ContraPoints. Another stable leftist education account. Incredible acting and theater similar to Philosophy Tube. Truly, I don’t know how they do it. A selected favorite is her commentary “Transtrenders”.
creators (science [with commentary])
BobbyBroccoli. I think this is my single favorite YouTube channel. Absolutely stunning design. These videos are just sitting on YouTube but might as well be considered documentaries. Super interdisciplinary.
Dr. Fatima. She recently finished her PhD in astrophysics but has a greater passion for fixing inequity in STEM. Also very interdisciplinary.

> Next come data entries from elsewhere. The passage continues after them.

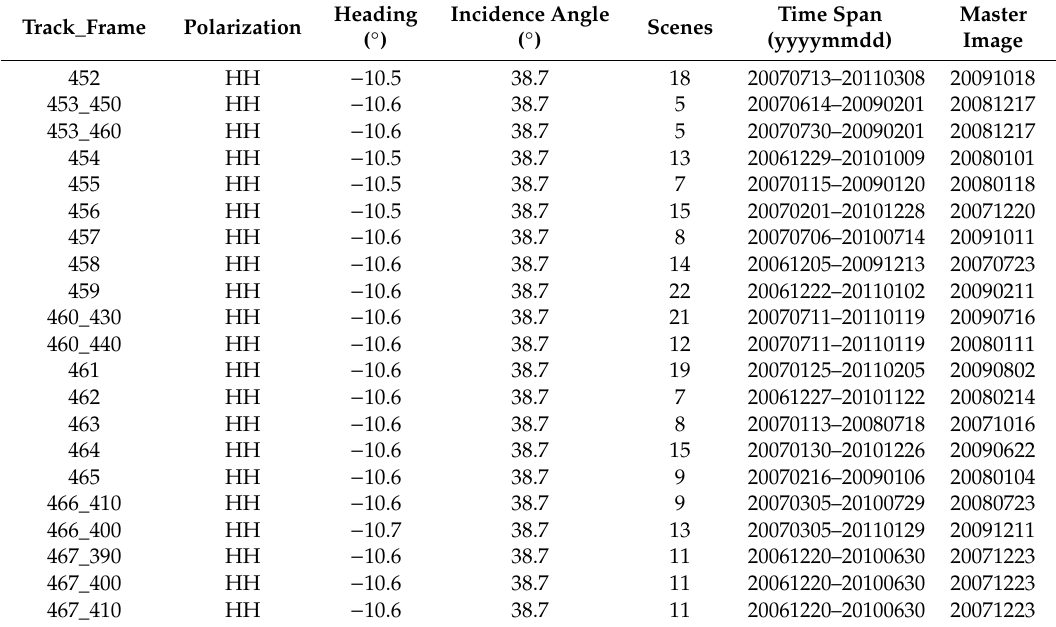
Table 1. SAR data and their imaging parameters.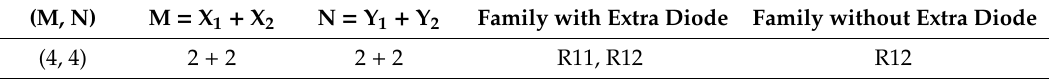
Table 5. Topological families under M = 4 and N = 4.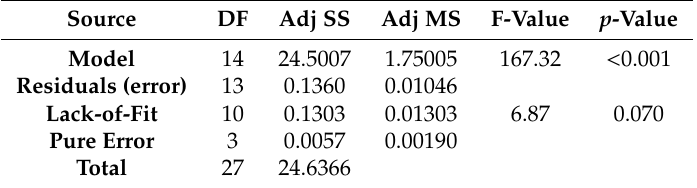
Table 7. Analysis of Variance was used to confirm the adequacy of the model used in this study.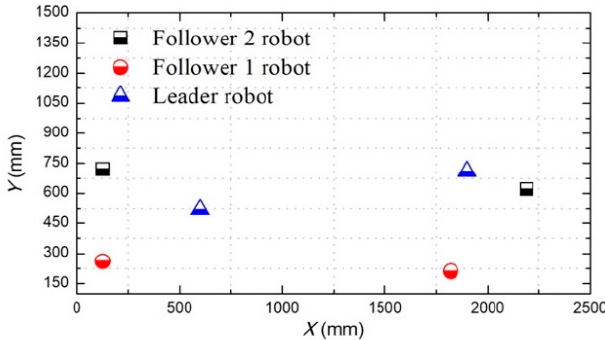
Figure 26. Calibration of the start and terminal coordinate (Interchange queue).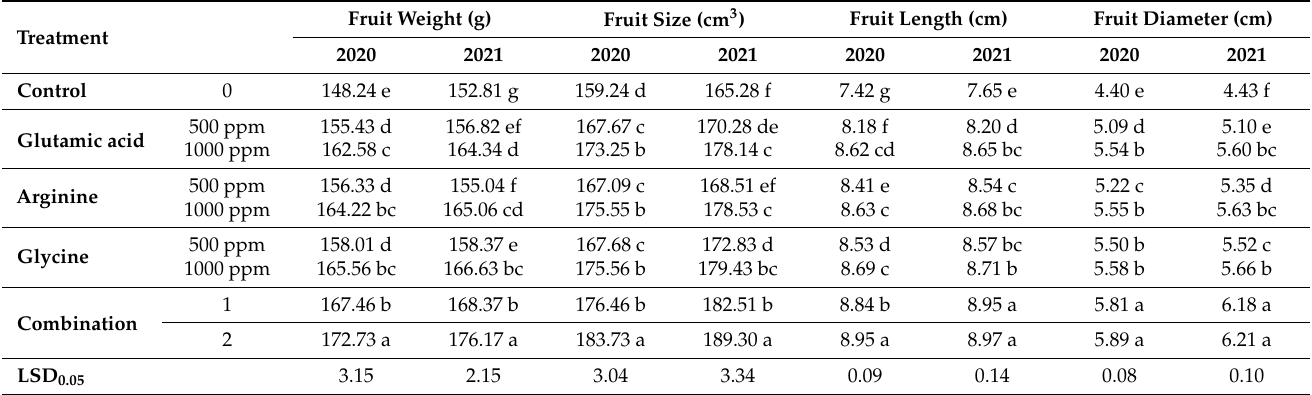
(500 ppm) at improving fruit weight, size, length, and diameter in the 2020 and 2021 study seasons. Table 3. The influence of glutamic acid, arginine, and glycine amino acids on fruit weight, size, length and diameter of guava during the 2020 and 2021 seasons.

acollierastro (Dr. Angela Collier). Incredible videos on physics and related culture.
selected video essays not already listed
Gell-Mann Amnesia and Michio Kaku (Dr. Angela Collier).
why does mainstream feminism support the prison system? (oliSUNvia).
Byung-Chul Han: Psychopolitics and The Burnout Society (Epoch Philosophy).
Jordan Peterson vs. Deleuze & Guattari: Lobster God (PlasticPills).
Introduction to Wittgenstein (His Later Philosophy) (Why Alexander Y).
Vaccines and Autism: A Measured Response (hbomberguy). I already knew a lot about the “vaccines cause autism” affair, but I still learned from this video. Incredible, must-watch.